==== Data for the task

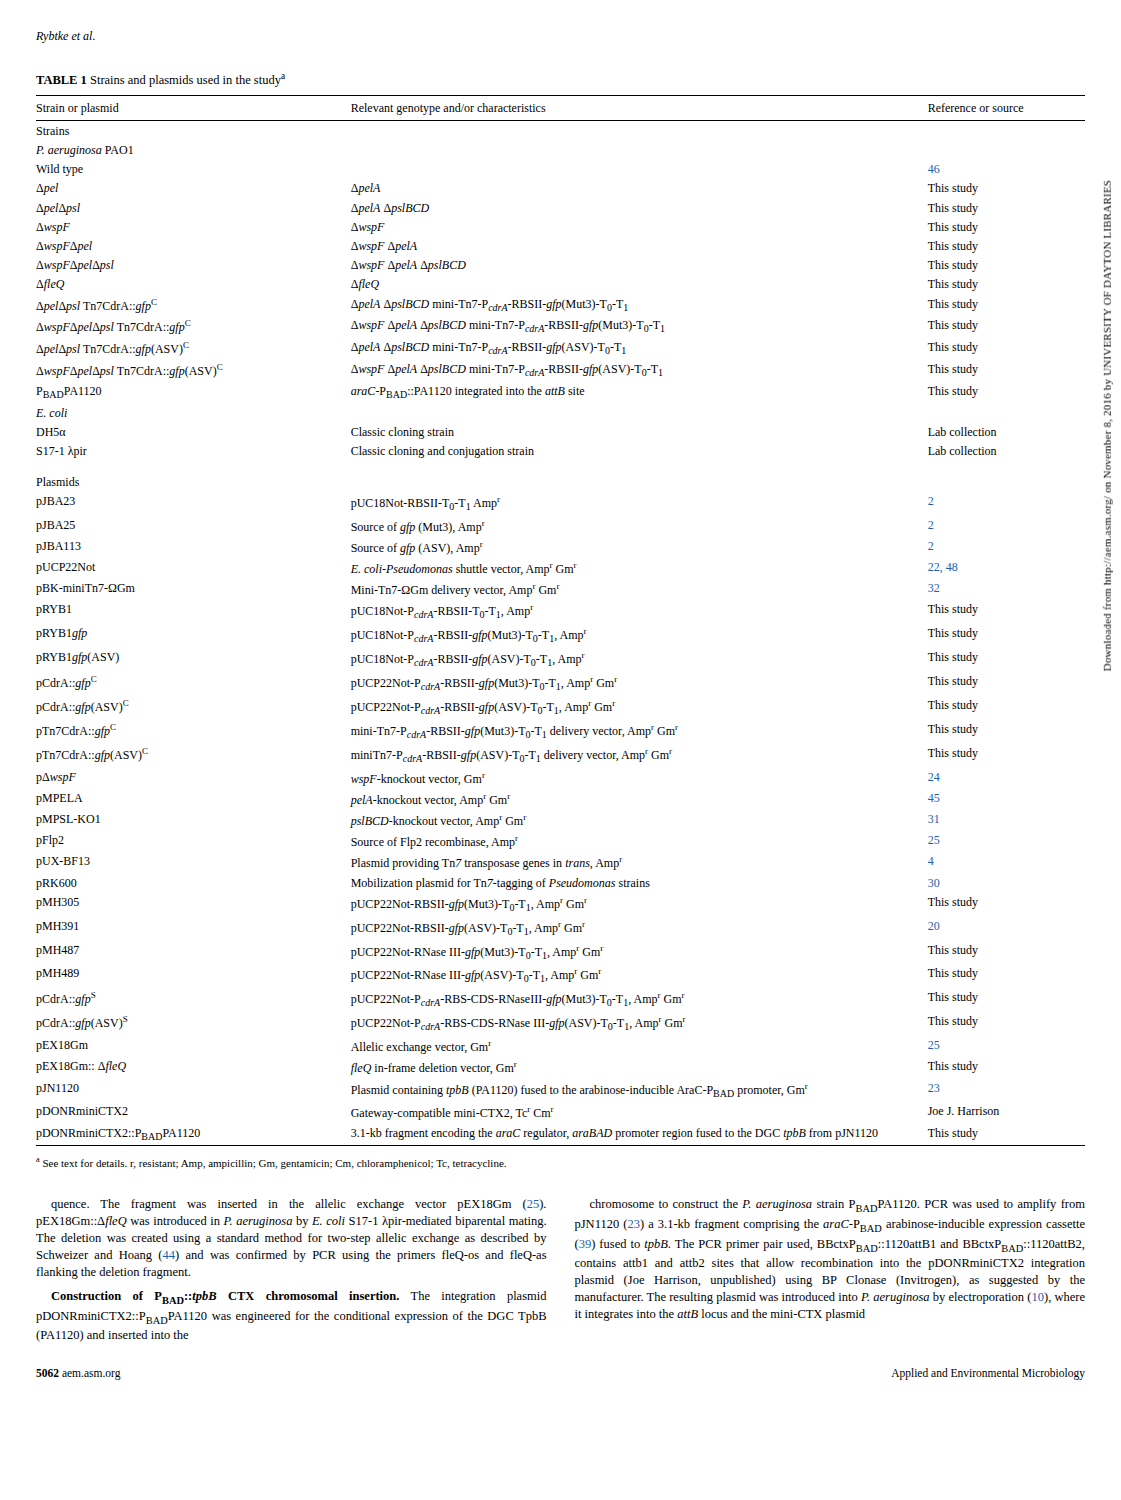Downloaded from http://aem.asm.org/ on November 8, 2016 by UNIVERSITY OF DAYTON LIBRARIES
Rybtke et al.
TABLE 1 Strains and plasmids used in the studya
| Strain or plasmid | Relevant genotype and/or characteristics | Reference or source |
| --- | --- | --- |
| Strains | | |
| P. aeruginosa PAO1 | | |
| Wild type | | 46 |
| Δ pel | Δ pelA | This study |
| Δ pel Δ psl | Δ pelA Δ pslBCD | This study |
| Δ wspF | Δ wspF | This study |
| Δ wspF Δ pel | Δ wspF Δ pelA | This study |
| Δ wspF Δ pel Δ psl | Δ wspF Δ pelA Δ pslBCD | This study |
| Δ fleQ | Δ fleQ | This study |
| Δ pel Δ psl Tn7CdrA:: gfp C | Δ pelA Δ pslBCD mini-Tn7-P cdrA -RBSII- gfp (Mut3)-T 0 -T 1 | This study |
| Δ wspF Δ pel Δ psl Tn7CdrA:: gfp C | Δ wspF Δ pelA Δ pslBCD mini-Tn7-P cdrA -RBSII- gfp (Mut3)-T 0 -T 1 | This study |
| Δ pel Δ psl Tn7CdrA:: gfp (ASV) C | Δ pelA Δ pslBCD mini-Tn7-P cdrA -RBSII- gfp (ASV)-T 0 -T 1 | This study |
| Δ wspF Δ pel Δ psl Tn7CdrA:: gfp (ASV) C | Δ wspF Δ pelA Δ pslBCD mini-Tn7-P cdrA -RBSII- gfp (ASV)-T 0 -T 1 | This study |
| P BAD PA1120 | araC -P BAD ::PA1120 integrated into the attB site | This study |
| E. coli | | |
| DH5α | Classic cloning strain | Lab collection |
| S17-1 λpir | Classic cloning and conjugation strain | Lab collection |
| Plasmids | | |
| pJBA23 | pUC18Not-RBSII-T 0 -T 1 Amp r | 2 |
| pJBA25 | Source of gfp (Mut3), Amp r | 2 |
| pJBA113 | Source of gfp (ASV), Amp r | 2 |
| pUCP22Not | E. coli - Pseudomonas shuttle vector, Amp r Gm r | 22, 48 |
| pBK-miniTn7-ΩGm | Mini-Tn7-ΩGm delivery vector, Amp r Gm r | 32 |
| pRYB1 | pUC18Not-P cdrA -RBSII-T 0 -T 1 , Amp r | This study |
| pRYB1 gfp | pUC18Not-P cdrA -RBSII- gfp (Mut3)-T 0 -T 1 , Amp r | This study |
| pRYB1 gfp (ASV) | pUC18Not-P cdrA -RBSII- gfp (ASV)-T 0 -T 1 , Amp r | This study |
| pCdrA:: gfp C | pUCP22Not-P cdrA -RBSII- gfp (Mut3)-T 0 -T 1 , Amp r Gm r | This study |
| pCdrA:: gfp (ASV) C | pUCP22Not-P cdrA -RBSII- gfp (ASV)-T 0 -T 1 , Amp r Gm r | This study |
| pTn7CdrA:: gfp C | mini-Tn7-P cdrA -RBSII- gfp (Mut3)-T 0 -T 1 delivery vector, Amp r Gm r | This study |
| pTn7CdrA:: gfp (ASV) C | miniTn7-P cdrA -RBSII- gfp (ASV)-T 0 -T 1 delivery vector, Amp r Gm r | This study |
| pΔ wspF | wspF -knockout vector, Gm r | 24 |
| pMPELA | pelA -knockout vector, Amp r Gm r | 45 |
| pMPSL-KO1 | pslBCD -knockout vector, Amp r Gm r | 31 |
| pFlp2 | Source of Flp2 recombinase, Amp r | 25 |
| pUX-BF13 | Plasmid providing Tn 7 transposase genes in trans , Amp r | 4 |
| pRK600 | Mobilization plasmid for Tn 7 -tagging of Pseudomonas strains | 30 |
| pMH305 | pUCP22Not-RBSII- gfp (Mut3)-T 0 -T 1 , Amp r Gm r | This study |
| pMH391 | pUCP22Not-RBSII- gfp (ASV)-T 0 -T 1 , Amp r Gm r | 20 |
| pMH487 | pUCP22Not-RNase III- gfp (Mut3)-T 0 -T 1 , Amp r Gm r | This study |
| pMH489 | pUCP22Not-RNase III- gfp (ASV)-T 0 -T 1 , Amp r Gm r | This study |
| pCdrA:: gfp S | pUCP22Not-P cdrA -RBS-CDS-RNaseIII- gfp (Mut3)-T 0 -T 1 , Amp r Gm r | This study |
| pCdrA:: gfp (ASV) S | pUCP22Not-P cdrA -RBS-CDS-RNase III- gfp (ASV)-T 0 -T 1 , Amp r Gm r | This study |
| pEX18Gm | Allelic exchange vector, Gm r | 25 |
| pEX18Gm:: Δ fleQ | fleQ in-frame deletion vector, Gm r | This study |
| pJN1120 | Plasmid containing tpbB (PA1120) fused to the arabinose-inducible AraC-P BAD promoter, Gm r | 23 |
| pDONRminiCTX2 | Gateway-compatible mini-CTX2, Tc r Cm r | Joe J. Harrison |
| pDONRminiCTX2::P BAD PA1120 | 3.1-kb fragment encoding the araC regulator, araBAD promoter region fused to the DGC tpbB from pJN1120 | This study |
a See text for details. r, resistant; Amp, ampicillin; Gm, gentamicin; Cm, chloramphenicol; Tc, tetracycline.
quence. The fragment was inserted in the allelic exchange vector pEX18Gm (25). pEX18Gm::ΔfleQ was introduced in P. aeruginosa by E. coli S17-1 λpir-mediated biparental mating. The deletion was created using a standard method for two-step allelic exchange as described by Schweizer and Hoang (44) and was confirmed by PCR using the primers fleQ-os and fleQ-as flanking the deletion fragment.
Construction of PBAD::tpbB CTX chromosomal insertion. The integration plasmid pDONRminiCTX2::PBADPA1120 was engineered for the conditional expression of the DGC TpbB (PA1120) and inserted into the
chromosome to construct the P. aeruginosa strain PBADPA1120. PCR was used to amplify from pJN1120 (23) a 3.1-kb fragment comprising the araC-PBAD arabinose-inducible expression cassette (39) fused to tpbB. The PCR primer pair used, BBctxPBAD::1120attB1 and BBctxPBAD::1120attB2, contains attb1 and attb2 sites that allow recombination into the pDONRminiCTX2 integration plasmid (Joe Harrison, unpublished) using BP Clonase (Invitrogen), as suggested by the manufacturer. The resulting plasmid was introduced into P. aeruginosa by electroporation (10), where it integrates into the attB locus and the mini-CTX plasmid
5062 aem.asm.org
Applied and Environmental Microbiology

========

▶ _The task_
Retype the entire listing exactly as it appears, dropping only the pictures.

▶ _Solution to this exercise_
Downloaded from http://aem.asm.org/ on November 8, 2016 by UNIVERSITY OF DAYTON LIBRARIES
Rybtke et al.
TABLE 1 Strains and plasmids used in the studya
| Strain or plasmid | Relevant genotype and/or characteristics | Reference or source |
| --- | --- | --- |
| Strains | | |
| P. aeruginosa PAO1 | | |
| Wild type | | 46 |
| Δ pel | Δ pelA | This study |
| Δ pel Δ psl | Δ pelA Δ pslBCD | This study |
| Δ wspF | Δ wspF | This study |
| Δ wspF Δ pel | Δ wspF Δ pelA | This study |
| Δ wspF Δ pel Δ psl | Δ wspF Δ pelA Δ pslBCD | This study |
| Δ fleQ | Δ fleQ | This study |
| Δ pel Δ psl Tn7CdrA:: gfp C | Δ pelA Δ pslBCD mini-Tn7-P cdrA -RBSII- gfp (Mut3)-T 0 -T 1 | This study |
| Δ wspF Δ pel Δ psl Tn7CdrA:: gfp C | Δ wspF Δ pelA Δ pslBCD mini-Tn7-P cdrA -RBSII- gfp (Mut3)-T 0 -T 1 | This study |
| Δ pel Δ psl Tn7CdrA:: gfp (ASV) C | Δ pelA Δ pslBCD mini-Tn7-P cdrA -RBSII- gfp (ASV)-T 0 -T 1 | This study |
| Δ wspF Δ pel Δ psl Tn7CdrA:: gfp (ASV) C | Δ wspF Δ pelA Δ pslBCD mini-Tn7-P cdrA -RBSII- gfp (ASV)-T 0 -T 1 | This study |
| P BAD PA1120 | araC -P BAD ::PA1120 integrated into the attB site | This study |
| E. coli | | |
| DH5α | Classic cloning strain | Lab collection |
| S17-1 λpir | Classic cloning and conjugation strain | Lab collection |
| Plasmids | | |
| pJBA23 | pUC18Not-RBSII-T 0 -T 1 Amp r | 2 |
| pJBA25 | Source of gfp (Mut3), Amp r | 2 |
| pJBA113 | Source of gfp (ASV), Amp r | 2 |
| pUCP22Not | E. coli - Pseudomonas shuttle vector, Amp r Gm r | 22, 48 |
| pBK-miniTn7-ΩGm | Mini-Tn7-ΩGm delivery vector, Amp r Gm r | 32 |
| pRYB1 | pUC18Not-P cdrA -RBSII-T 0 -T 1 , Amp r | This study |
| pRYB1 gfp | pUC18Not-P cdrA -RBSII- gfp (Mut3)-T 0 -T 1 , Amp r | This study |
| pRYB1 gfp (ASV) | pUC18Not-P cdrA -RBSII- gfp (ASV)-T 0 -T 1 , Amp r | This study |
| pCdrA:: gfp C | pUCP22Not-P cdrA -RBSII- gfp (Mut3)-T 0 -T 1 , Amp r Gm r | This study |
| pCdrA:: gfp (ASV) C | pUCP22Not-P cdrA -RBSII- gfp (ASV)-T 0 -T 1 , Amp r Gm r | This study |
| pTn7CdrA:: gfp C | mini-Tn7-P cdrA -RBSII- gfp (Mut3)-T 0 -T 1 delivery vector, Amp r Gm r | This study |
| pTn7CdrA:: gfp (ASV) C | miniTn7-P cdrA -RBSII- gfp (ASV)-T 0 -T 1 delivery vector, Amp r Gm r | This study |
| pΔ wspF | wspF -knockout vector, Gm r | 24 |
| pMPELA | pelA -knockout vector, Amp r Gm r | 45 |
| pMPSL-KO1 | pslBCD -knockout vector, Amp r Gm r | 31 |
| pFlp2 | Source of Flp2 recombinase, Amp r | 25 |
| pUX-BF13 | Plasmid providing Tn 7 transposase genes in trans , Amp r | 4 |
| pRK600 | Mobilization plasmid for Tn 7 -tagging of Pseudomonas strains | 30 |
| pMH305 | pUCP22Not-RBSII- gfp (Mut3)-T 0 -T 1 , Amp r Gm r | This study |
| pMH391 | pUCP22Not-RBSII- gfp (ASV)-T 0 -T 1 , Amp r Gm r | 20 |
| pMH487 | pUCP22Not-RNase III- gfp (Mut3)-T 0 -T 1 , Amp r Gm r | This study |
| pMH489 | pUCP22Not-RNase III- gfp (ASV)-T 0 -T 1 , Amp r Gm r | This study |
| pCdrA:: gfp S | pUCP22Not-P cdrA -RBS-CDS-RNaseIII- gfp (Mut3)-T 0 -T 1 , Amp r Gm r | This study |
| pCdrA:: gfp (ASV) S | pUCP22Not-P cdrA -RBS-CDS-RNase III- gfp (ASV)-T 0 -T 1 , Amp r Gm r | This study |
| pEX18Gm | Allelic exchange vector, Gm r | 25 |
| pEX18Gm:: Δ fleQ | fleQ in-frame deletion vector, Gm r | This study |
| pJN1120 | Plasmid containing tpbB (PA1120) fused to the arabinose-inducible AraC-P BAD promoter, Gm r | 23 |
| pDONRminiCTX2 | Gateway-compatible mini-CTX2, Tc r Cm r | Joe J. Harrison |
| pDONRminiCTX2::P BAD PA1120 | 3.1-kb fragment encoding the araC regulator, araBAD promoter region fused to the DGC tpbB from pJN1120 | This study |
a See text for details. r, resistant; Amp, ampicillin; Gm, gentamicin; Cm, chloramphenicol; Tc, tetracycline.
quence. The fragment was inserted in the allelic exchange vector pEX18Gm (25). pEX18Gm::ΔfleQ was introduced in P. aeruginosa by E. coli S17-1 λpir-mediated biparental mating. The deletion was created using a standard method for two-step allelic exchange as described by Schweizer and Hoang (44) and was confirmed by PCR using the primers fleQ-os and fleQ-as flanking the deletion fragment.
Construction of PBAD::tpbB CTX chromosomal insertion. The integration plasmid pDONRminiCTX2::PBADPA1120 was engineered for the conditional expression of the DGC TpbB (PA1120) and inserted into the
chromosome to construct the P. aeruginosa strain PBADPA1120. PCR was used to amplify from pJN1120 (23) a 3.1-kb fragment comprising the araC-PBAD arabinose-inducible expression cassette (39) fused to tpbB. The PCR primer pair used, BBctxPBAD::1120attB1 and BBctxPBAD::1120attB2, contains attb1 and attb2 sites that allow recombination into the pDONRminiCTX2 integration plasmid (Joe Harrison, unpublished) using BP Clonase (Invitrogen), as suggested by the manufacturer. The resulting plasmid was introduced into P. aeruginosa by electroporation (10), where it integrates into the attB locus and the mini-CTX plasmid
5062 aem.asm.org
Applied and Environmental Microbiology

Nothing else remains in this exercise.